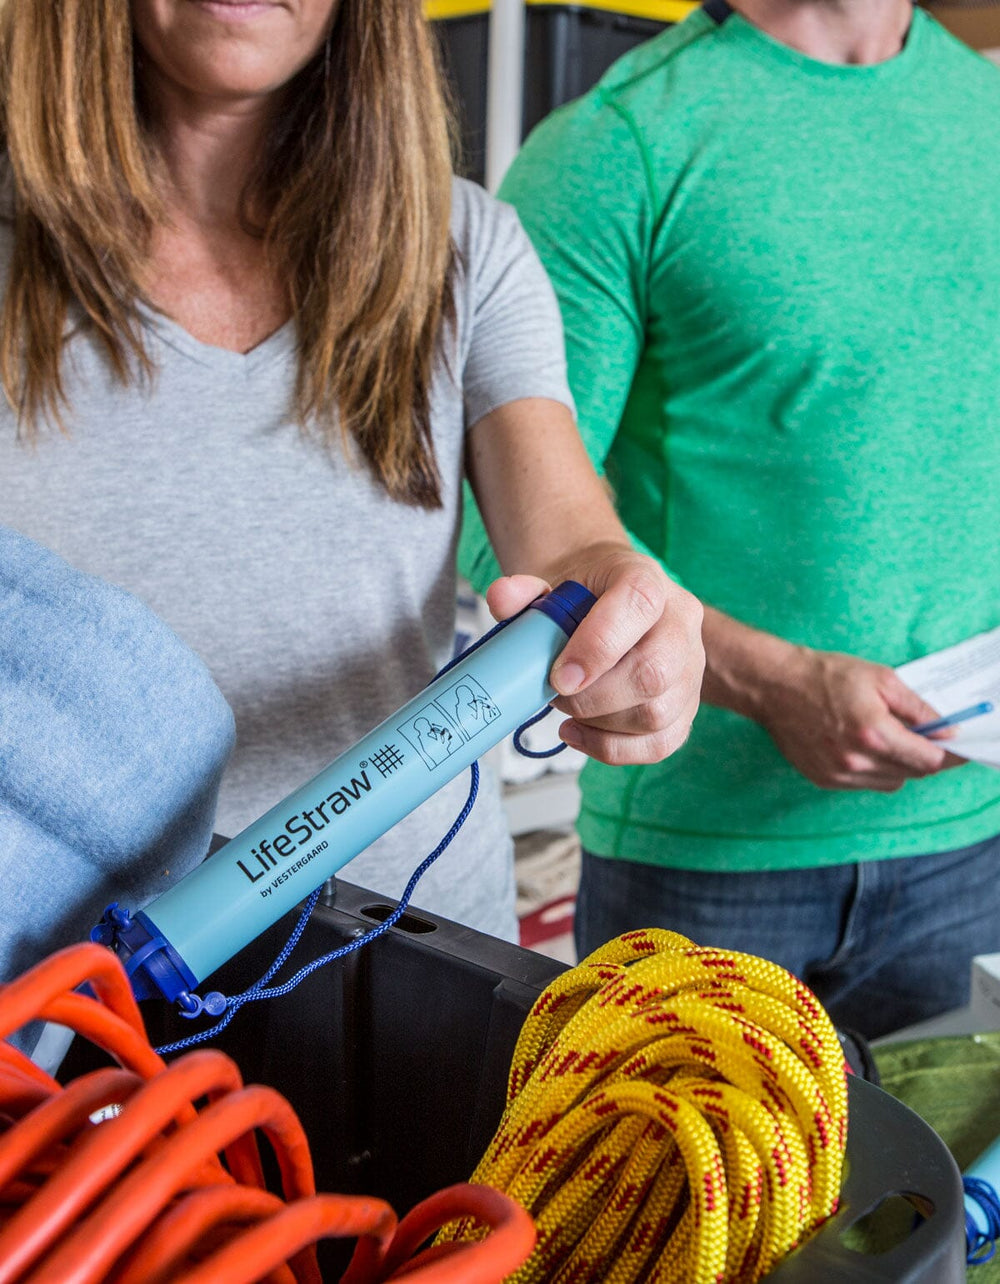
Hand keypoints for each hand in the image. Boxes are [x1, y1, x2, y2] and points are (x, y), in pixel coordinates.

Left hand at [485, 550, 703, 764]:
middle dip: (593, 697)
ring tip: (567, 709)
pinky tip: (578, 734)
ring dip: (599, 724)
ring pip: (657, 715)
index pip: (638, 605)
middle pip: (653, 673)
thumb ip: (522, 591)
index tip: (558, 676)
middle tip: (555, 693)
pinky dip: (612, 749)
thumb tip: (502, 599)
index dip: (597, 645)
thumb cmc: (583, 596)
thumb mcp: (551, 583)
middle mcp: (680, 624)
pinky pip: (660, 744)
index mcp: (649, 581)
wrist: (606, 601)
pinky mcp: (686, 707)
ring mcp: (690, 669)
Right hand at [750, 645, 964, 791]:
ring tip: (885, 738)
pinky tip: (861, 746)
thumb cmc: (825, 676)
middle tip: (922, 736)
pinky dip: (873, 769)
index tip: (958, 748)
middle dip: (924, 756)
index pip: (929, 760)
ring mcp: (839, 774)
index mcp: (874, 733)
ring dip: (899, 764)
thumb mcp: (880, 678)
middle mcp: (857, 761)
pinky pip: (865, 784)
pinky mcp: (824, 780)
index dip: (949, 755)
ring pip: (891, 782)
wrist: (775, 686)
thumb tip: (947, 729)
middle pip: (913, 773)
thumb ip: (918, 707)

==========

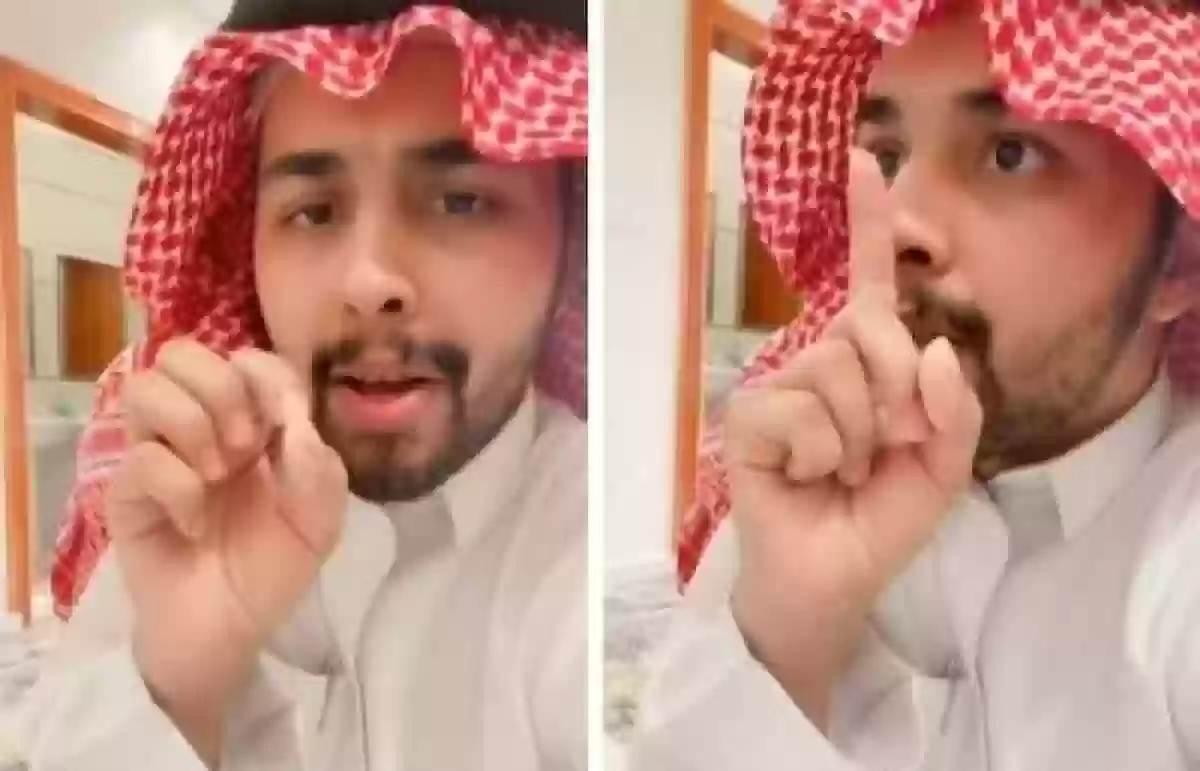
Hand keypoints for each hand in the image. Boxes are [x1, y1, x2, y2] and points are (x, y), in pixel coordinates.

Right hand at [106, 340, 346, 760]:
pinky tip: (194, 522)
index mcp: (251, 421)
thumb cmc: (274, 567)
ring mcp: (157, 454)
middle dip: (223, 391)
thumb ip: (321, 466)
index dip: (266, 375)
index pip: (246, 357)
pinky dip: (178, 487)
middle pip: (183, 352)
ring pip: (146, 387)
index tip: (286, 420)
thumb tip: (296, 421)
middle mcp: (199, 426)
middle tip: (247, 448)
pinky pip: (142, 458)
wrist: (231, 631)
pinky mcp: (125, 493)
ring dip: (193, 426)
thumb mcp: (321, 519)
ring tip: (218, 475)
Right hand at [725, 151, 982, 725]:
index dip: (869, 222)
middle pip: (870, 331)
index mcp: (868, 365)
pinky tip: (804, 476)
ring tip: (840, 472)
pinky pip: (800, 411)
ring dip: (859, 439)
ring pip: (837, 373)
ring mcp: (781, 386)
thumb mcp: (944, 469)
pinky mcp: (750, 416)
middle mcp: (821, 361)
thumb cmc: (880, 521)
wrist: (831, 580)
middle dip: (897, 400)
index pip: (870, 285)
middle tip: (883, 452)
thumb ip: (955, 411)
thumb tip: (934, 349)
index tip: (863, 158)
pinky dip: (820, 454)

==========

=== ASSIGNED TASK ===
Take the line above containing "ring mcp: (839, 774)", the line containing "thumb ip: (918, 707)", and all lines in between, and copy them exactly without anything else.

=== TASK RESULT ===
ring mcp: (839, 774)
index mcp: (874, 733)
ring dip: (899, 764)
thumb mcp: (880, 678)
middle mcp: (857, 761)
pinky pip: (865, 784)
pinky mcp: (824, 780)
index dip: (949, 755)
ring pip: (891, 782)
wrist: (775, 686)
thumb tip: (947, 729)
middle pip: (913, 773)
thumb ip: (918, 707)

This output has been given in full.